Module 9: Production & MLOps
LLM Deployment Patterns
LLM Deployment Patterns
Getting an LLM to work in a notebook is the easy part. Getting it to work reliably for 10,000 concurrent users at <500ms p95 latency is the hard part.
The Latency Stack
End-to-end latency = network + queue + TTFT + TBT × output_tokens
- TTFT (Time to First Token): Latency until the first token streams. Drives perceived responsiveness.
- TBT (Time Between Tokens): Throughput once generation starts.
- Total generation time: ~TTFT + TBT × (output_length)
Typical production targets:
- Streaming UI: TTFT < 500ms
- Batch processing: throughput > cost
Deployment Options
Managed APIs (OpenAI, Anthropic, Google)
- Pros: Zero ops, world-class models, automatic scaling
- Cons: Cost at scale, data privacy concerns, vendor dependency
- Best for: Startups, prototypes, apps where managed cost > model cost
Self-Hosted Open Models (vLLM, Ollama, TGI)
- Pros: Full data control, cost-effective at scale, customizable
- Cons: GPU infra, ops burden, model quality gap (closing fast with LLaMA 3.3)
- Best for: High-volume, sensitive data, need for customization
Hybrid
Route queries by sensitivity: sensitive data → self-hosted, general queries → API.
vLLM: Production Inference Server
vLLM is the dominant open-source LLM inference engine:
PagedAttention: Like virtual memory for the KV cache. Sequences share physical GPU memory blocks non-contiguously, dramatically improving throughput and reducing memory fragmentation.

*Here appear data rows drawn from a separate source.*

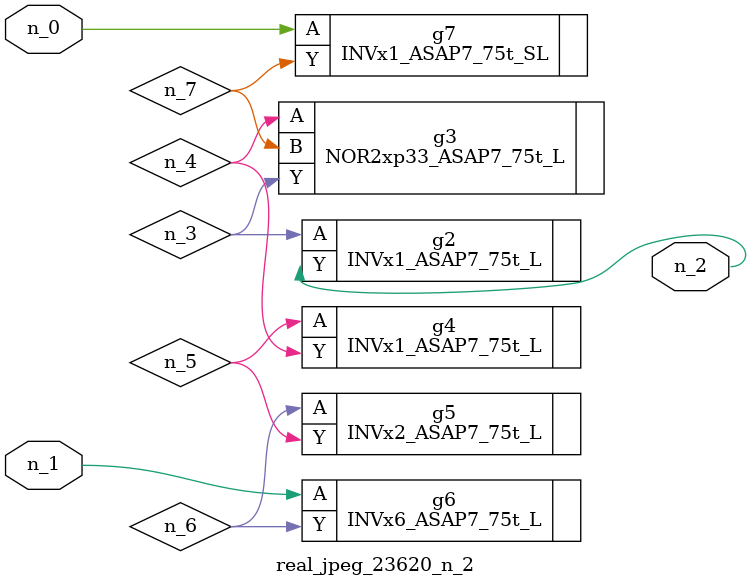
<source format=v>
module real_jpeg_23620_n_2 (n_1, n_0, n_2);

input n_1;
input n_0;

output n_2;

wire n_5;
wire n_4;
wire n_6;
wire n_7;
wire n_3;

INVx1_ASAP7_75t_SL g7 ( 
.A(n_0),
.Y(n_7)
);

INVx6_ASAP7_75t_L g6 ( 
.A(n_1),
.Y(n_6)
);

INVx1_ASAP7_75t_L g2 ( 
.A(n_3),
.Y(n_2)
);

NOR2xp33_ASAP7_75t_L g3 ( 
.A(n_4),
.B(n_7),
.Y(n_3)
);

INVx1_ASAP7_75t_L g4 ( 
.A(n_5),
.Y(n_4)
);

INVx2_ASAP7_75t_L g5 ( 
.A(n_6),
.Y(n_5)
);


endmodule
</source>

Continuous batching: Start processing new requests immediately as earlier requests finish, rather than waiting for the full batch. Keeps GPUs fully utilized.
OpenAI-compatible API: Drop-in replacement for OpenAI API calls.
python -m vllm.entrypoints.openai.api_server \
--model meta-llama/Meta-Llama-3-8B-Instruct \
--max-model-len 8192 \
--tensor-parallel-size 2 # Use 2 GPUs
Cost Optimization
| Strategy | Savings | Tradeoff |
|---|---|---|
| Use smaller models for simple tasks | 5–50× | Quality for complex tasks |
| Cache frequent queries | 0–90%+ | Storage, staleness |
| Reduce output length | 20–60% | May truncate content |
| Batching | 2–5× throughput | Added latency |
| Prompt optimization | 10–30% | Engineering time |
| Use spot/preemptible GPUs | 60–80% | Interruption risk |
Caching Layers
Exact cache: Hash (system_prompt + user_message) → cache response. Very high hit rate for repeated queries (FAQs, code completions).
Semantic cache: Embed the query, search a vector store of cached Q&A pairs. If cosine similarity > 0.95, return cached response. Works for near-duplicate queries.
Prompt prefix cache: Many APIs cache the KV for long system prompts. Structure prompts with stable prefix first to maximize cache hits (saves 50–90% of prefill cost).
Streaming Architecture
Client ←─── SSE/WebSocket ←─── API Gateway ←─── LLM Service
│
Rate Limiter
Auth/AuthZ
Logging
Always stream responses to users. Even if total latency is the same, streaming dramatically improves perceived performance.